Des scénarios différents selon les régions traversées
En fonction des lieux où passait le Tour de France, trois scénarios s’appliquaient aux spectateurs dits stagnants, c’est-à-dire ceux qui se trouvaient sur les sites de départ et d’arrivée des étapes. Trois zones étaient donc identifiées :
- une zone rouge qui imposait un « huis clos », c’est-à-dire sans spectateurs sur les zones de départ et d’arrivée ;
- une orange qui acceptait les spectateurs à condition de respecter la norme d’une personne pour quatre mètres carrés ;
- et une zone verte avec un spectateur par mètre carré.
« Sur le parcours lui-même, nous avons simplement imposé au public le port du masque. Nous avions mis en place une campagne de communication sur les radios et la télévision pour en informer les spectateurs. Nous avions également trois véhicules “stop-Covid” qui circulaient deux heures avant la caravane publicitaire et avons distribué tous les jours 5 000 masques en tissus au départ, 10 000 masques sur le parcours et 5 000 à l’arrivée. Au total, nous avons donné près de 350 000 masques en tissus portant le logo Tour de France et environ 250 000 masques en papier. L’opération a été réussie puisque 90 % des gens portaient un masque », se félicite l’organisateur. Il précise également que 2,5 tonnes de gel hydroalcoolique ont été distribuées sur le bord des routes.

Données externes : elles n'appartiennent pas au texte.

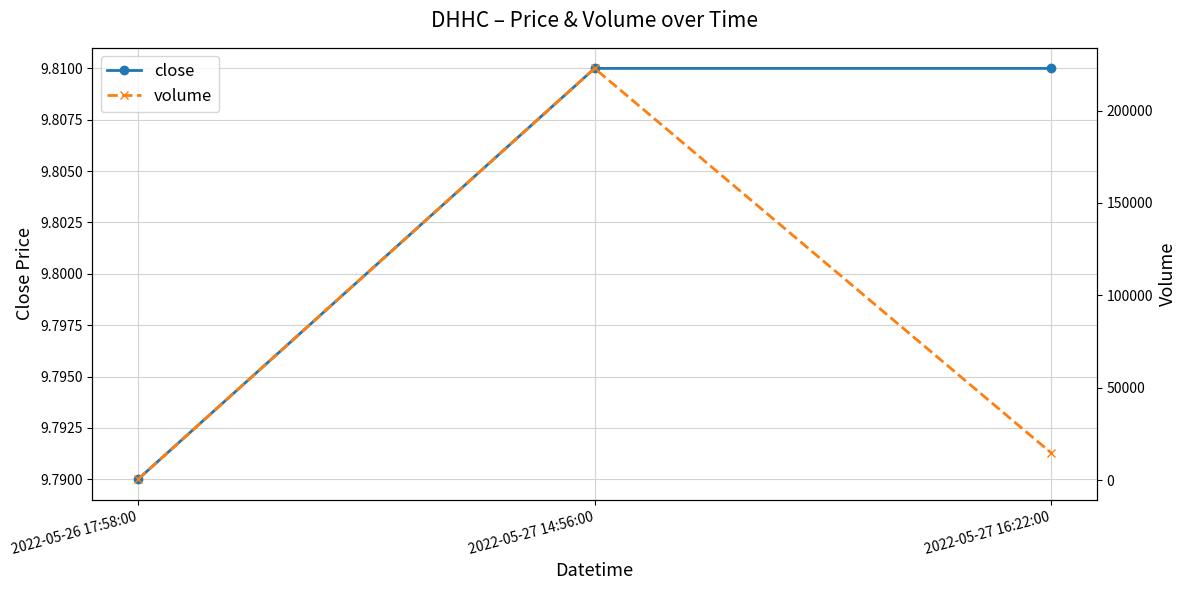

At which label is volume closest to 111650?

2022-05-27 16:22:00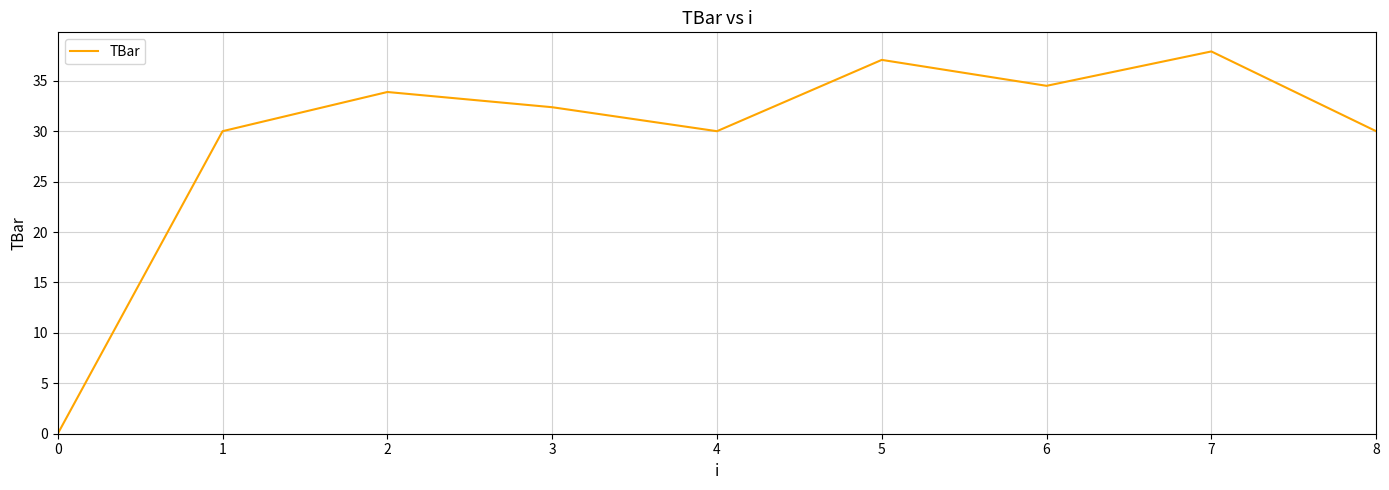

Where is the first local minimum?

4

Tout le long du parcours, le port du masque était imposé au public. Ici, la caravane publicitaire lors de la 20e étape du Tour de France 2020 : Lure/La Planche des Belles Filles.
Un dispositif étoffé
« On adaptait notre dispositif tous les jours en fonction des seuils d’incidence en place dans les départements ! », poursuit-il.
Une brigade Covid d’ASO d’environ 70 personnes était dédiée au protocole sanitaire. Elle avait notamment la charge de l’ensemble de la signalétique destinée aux personnes en situation de travail et aux invités. « Et, en plus de la préventrice du groupe ASO qui gérait les risques courants (incendie, chutes de hauteur…) et des six pompiers qui sont présents sur le Tour de France, nous avions cette année une préventrice additionnelle qui veillait au bon respect des consignes sanitaires », précise notre interlocuteur.
« Tout a bien fonctionné »
In fine, chacun ayant vécu dans sa bulle et ayant respecté les gestes barrières, l’organisation n’a déploré durant les 3 semaines qu’une douzaine de cas positifs au Covid-19 sur 3 500 personnes, dont un seul cas symptomatique. « Notre inquiétude était surtout portée sur le soir dans les hôtels. Nous craignions un relâchement. Mais les gens ont été exemplaires. »
Concernant la caravane publicitaire, le protocole sanitaire était exigeant. « Et nous avions imposé des mesures restrictives, par exemple les arrosages d’eau pour désaltérer le public étaient interdits. Nos partenaires se sont parfaitement appropriés les mesures Covid, ils se sont adaptés sur la communication, les animations… Et c’est aussi pour cela que tout a bien fonctionné », se félicite Florian Vuillaume.